End a cross-island foraging quest with a picnic at Point Robinson Park—Maury Island’s most easterly nub, home to a cherubic lighthouse and, starting in fall, pods of curious orcas. No time for farmstands? No problem. Here’s how to stock your basket (and cooler):

  • On Saturdays, plunder the Vashon Farmers Market for stone fruit, berries, honey, and veg.
  • Create a locally sourced cheese plate at Vashon’s luxe Thriftway. Must-haves: Kurtwood Farms tomme-style LogHouse and Dinah’s Cheese—a bloomy Jersey milk camembert.
  • Need a cheese-conveyance system? Find Bill’s Bread—slow-fermented sourdough loaves—delivered to Thriftway still warm.

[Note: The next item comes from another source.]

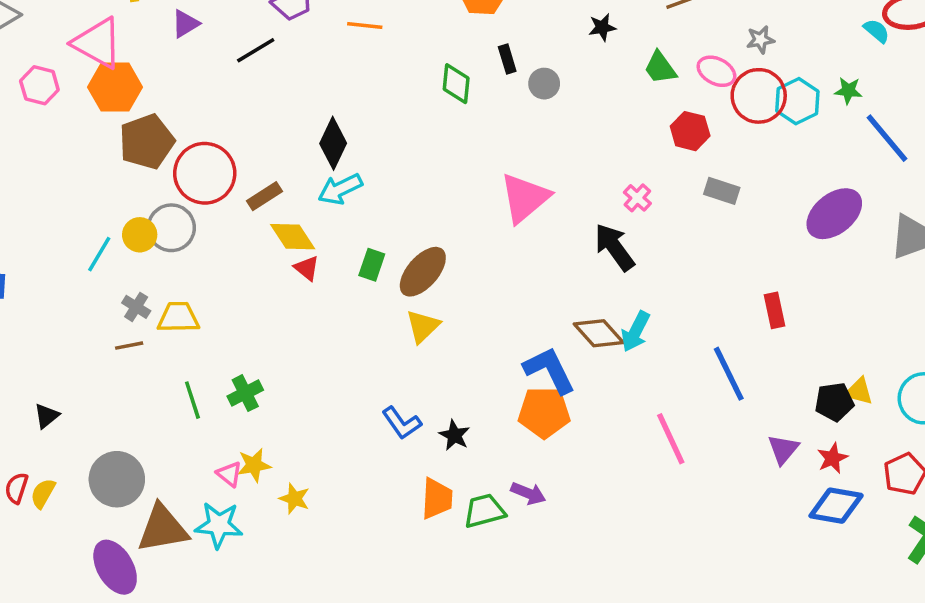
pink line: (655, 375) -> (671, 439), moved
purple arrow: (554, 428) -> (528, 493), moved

  • For beernauts, Cliff’s Beer is the on-island brew of choice. Nab a growler of porter at the Roasterie—or head to Thriftway for on-demand crowlers of more local suds. (Thriftway also offers a comprehensive supply of Vashon wines, from Andrew Will’s world-class reds to Alli Lanphear’s organic Siegerrebe.)
  • Nearby Glass Bottle Creamery has dessert: house-churned pints of strawberry balsamic and honey lavender.